Progress 01/01/01 to 12/31/01

Outputs
High levels of oxalate in soybean seeds and soyfoods may increase human calcium oxalate kidney stone risk. Raw soybeans and common soyfoods, such as tofu, soy beverage, soynuts and textured vegetable protein (TVP), contain over 10 mg oxalate per serving. Oxalate in soybean seeds is primarily in the form of calcium oxalate crystals. Eleven soybean cultivars showed relatively high levels of total seed oxalate, from 0.67 g to 3.5 g/100 g dry weight. Oxalate is retained during processing as shown by the 182 to 7250 16 to 638 mg oxalate per serving in 13 tested commercial soyfoods. Calcium oxalate is considered insoluble, so it was previously assumed that the oxalate could not be absorbed. However, Hayes et al. (1999) described absorption of calcium oxalate in rats. The present study examined human oxalate absorption from soybean seeds and soyfoods after consumption by measuring changes in urinary oxalate excretion. Eight healthy individuals with no history of kidney stones consumed eight oxalate feedings comprised of seeds from two soybean lines, five soyfoods (2 tofus, soy beverage, textured vegetable protein and soynuts) and 8.3 mmol sodium oxalate in solution. After correction for pre-load baseline excretion, increases in urinary oxalate ranged from 1.7 + 2.1 to 10.9 + 13.8 mg for the seeds of two soybean lines and five soyfoods during the eight hours after ingestion of each oxalate load. Absorption ranged from 2.1 + 2.1% from one high-oxalate soybean line to 5.4 + 4.2% from soynuts. Since normal urinary oxalate excretion is defined as 10 to 39 mg per day, frequent consumption of soybeans and soyfoods in the diet may increase urinary oxalate excretion to 40 mg or more per day, a concentration defined as hyperoxaluria, which is a risk factor for calcium-oxalate kidney stone formation in susceptible individuals.

Impacts
The observation that soybeans and soyfoods are high in oxalate is new. Some of this oxalate is absorbed. The consumption of soy products for health benefits may not be appropriate for those at risk of calcium oxalate kidney stones, also a new observation with obvious health impact.

Publications

  • Grentz LM, Massey LK. 2001. Contribution of dietary oxalate to urinary oxalate excretion in health and disease. Topics Clinical Nutrition 17:60-70.
  • Massey LK, Grentz LM, Horner HT, Palmer RG. 2001. Soybean and soyfood consumption increase urinary oxalate excretion. Topics Clinical Nutrition 17:49-59.
  • Massey LK, Palmer R, Horner HT. 2001. Oxalate content of soybean seed (Glycine max:Leguminosa), soyfoods and other edible legumes. J Agric Food Chem 49:4262-6.

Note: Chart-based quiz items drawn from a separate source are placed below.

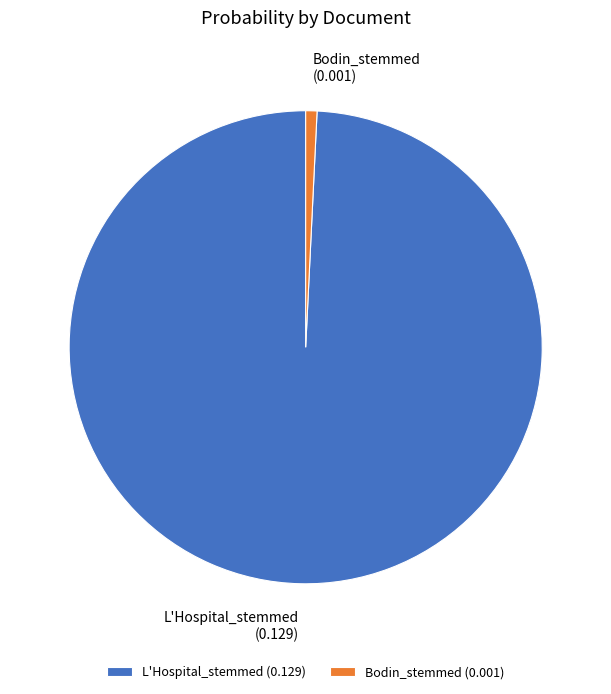

What is the smallest slice in the pie chart?

Bodin_stemmed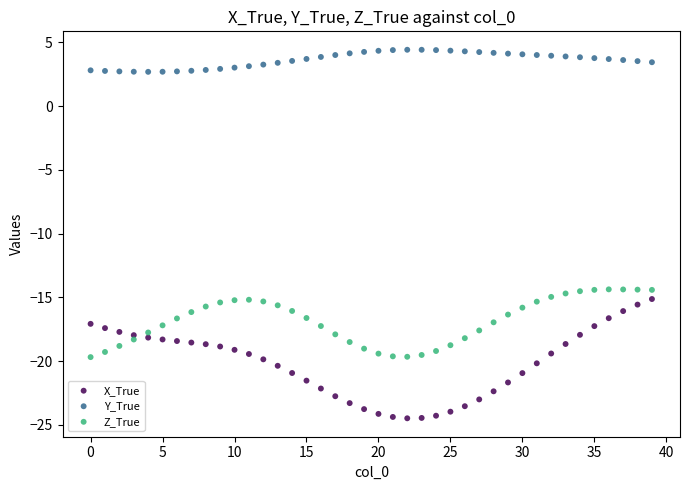

Which series contains the highest Y value?

Y_True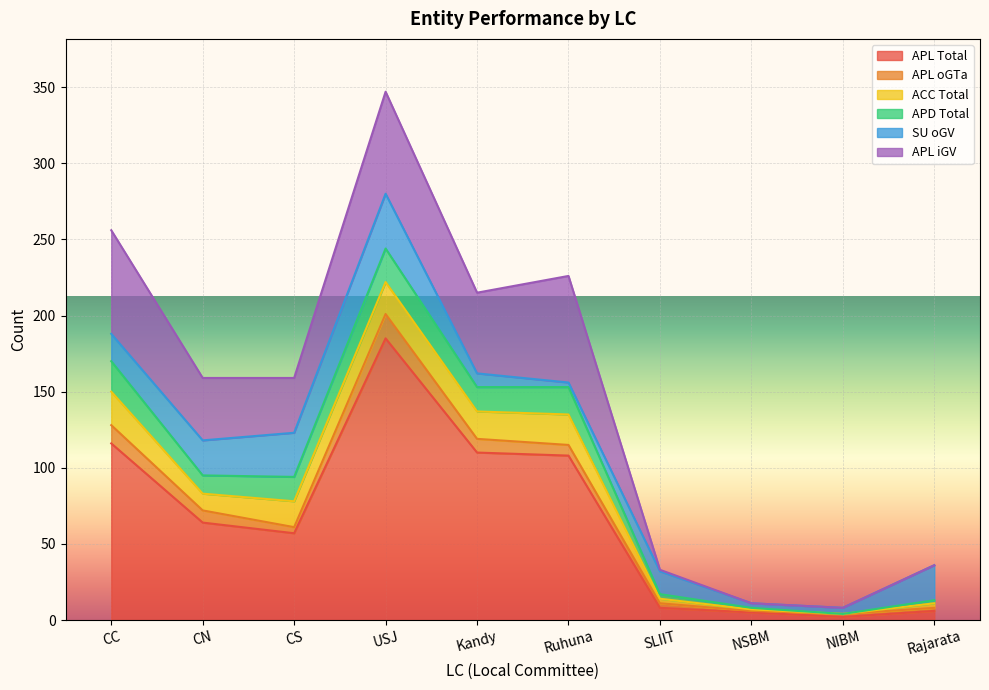

Which series has the largest range (max minus min)?

APL Total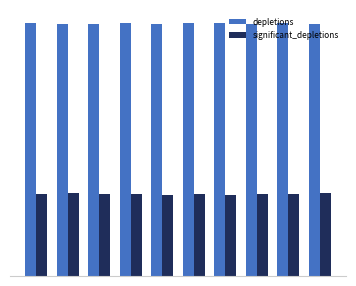

What are all the series names shown in the legend?

depletions, significant_depletions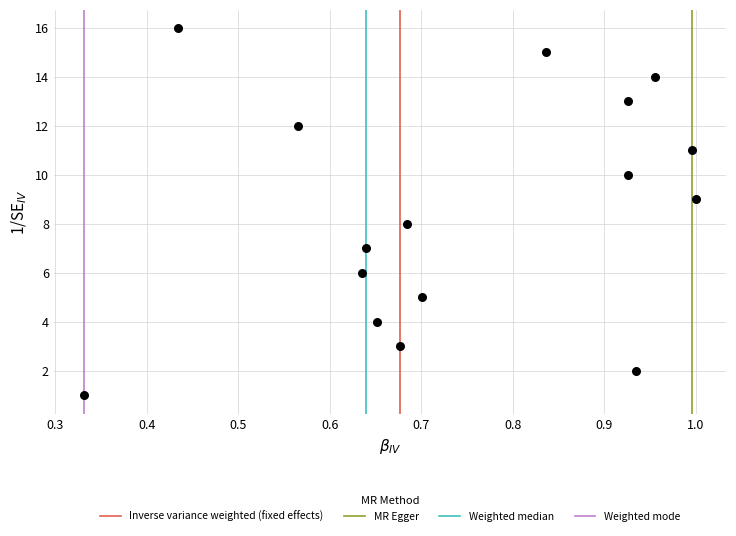

What is the range of Y values (max minus min)?

15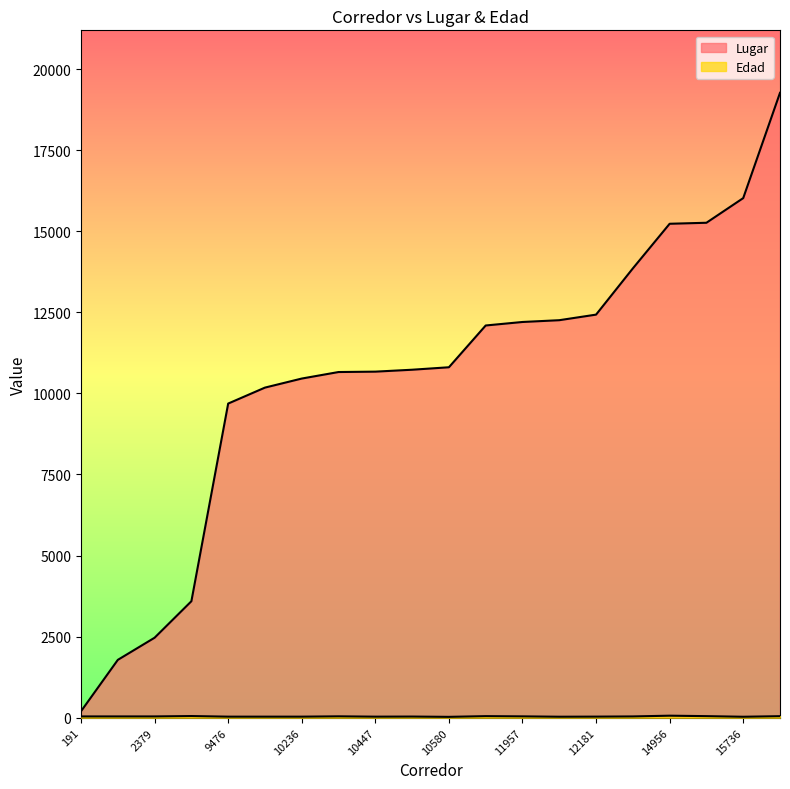

How many lines are shown in the chart?

2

Progress 01/01/00 to 12/31/00

Outputs
Soybeans and other legumes are relatively high in oxalate. Oxalate may be absorbed from the diet, but cannot be metabolized, so is excreted in the urine. Higher levels of oxalate in the urine increase risk of crystallization of calcium oxalate, which forms kidney stones. More commonly eaten soy foods such as tofu and textured vegetable protein also have oxalate. Bioavailability of oxalate from soy foods is relatively unstudied, but is expected to be from 2-6% of the total amount. Two high oxalate strains of soy beans and five soy foods, (2 tofus, soy "milk", textured vegetable protein and soynuts), were fed to 8 healthy non-stoneformers. After correction for endogenous oxalate synthesis, absorption ranged from 0.5% from the high oxalate soybeans to 6% from magnesium-precipitated tofu. Increases in 8 hour post-load urinary oxalate ranged from 11.8 to 20.8 mg oxalate. Since normal urinary excretion is 20-30 mg/d, increases of this level could increase urinary excretion to over 40 mg/d, a level considered to increase risk of calcium-containing kidney stones.

Impacts
Frequent consumption of common soy foods may be a risk factor for calcium oxalate kidney stones.